I have a file with a list of several hundred IDs (the hit file- "hitfile.txt"), which is newline delimited, and a much bigger (~500Mb) text file, "FASTA.txt" with several thousand entries, delimited by ">". It's the FASTA format, for those interested.
On the same line as the >, several different IDs are contained, delimited by "/". One of them is an internal ID ("internalID" which is not much use) and the other an external ID ("externalID" which is much more useful). The file therefore looks like this:
>internalID1 / externalID1
GATTACA
>internalID2 / externalID2
GATTACA
I have been able to extract the Identifier containing lines and also extract the more useful external ID.
I used:
fgrep -f hitfile.txt FASTA.txt > outfile.txt
With a hitfile of:
internalID1
internalID2
This outputs the lines as:
>internalID1 / externalID1
>internalID2 / externalID2
From which it is trivial to further extract the externalIDs.

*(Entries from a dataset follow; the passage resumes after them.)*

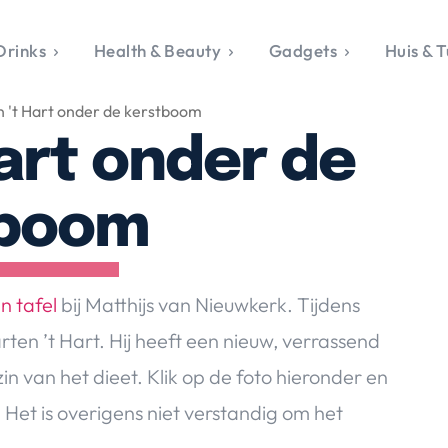
Drinks
Health & Beauty
Gadgets
Huis & T
VALERIE'S CHO
 't Hart onder de kerstboom
rie's Topics
Over Valerie
& Culture
Over Valerie
art onder de
Food & Drinks
 Drinks
De Top 5
Health & Beauty
Gad
ess & Opmerkelijk
Contact
Huis & Tuin
Travel
Life
tboom
le, Sport &
aamheid
s & Tech
n tafel
bij Matthijs van Nieuwkerk. Tijdens
van Valerie
ten ’t Hart. Hij heeft een nieuw, verrassend
 & Beauty
nzin van het dieet. Klik op de foto hieronder en
Tuin
 & Media
 Het is overigens niet verstandig om het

Now, I would like to not only pull out single lines, but pull out all lines from the ID (which is always the first item after the >) until the next >, which is the next entry. This will mean I have a file not only of the IDs but also the sequences therein. So with a hitfile of:
internalID1
The output is:
>internalID1 / externalID1
GATTACA
This is where my complete n00bism and lack of bash-fu get me stuck. I have tried a couple of promising looking awk scripts, to no avail...
Any help in this matter will be much, much appreciated.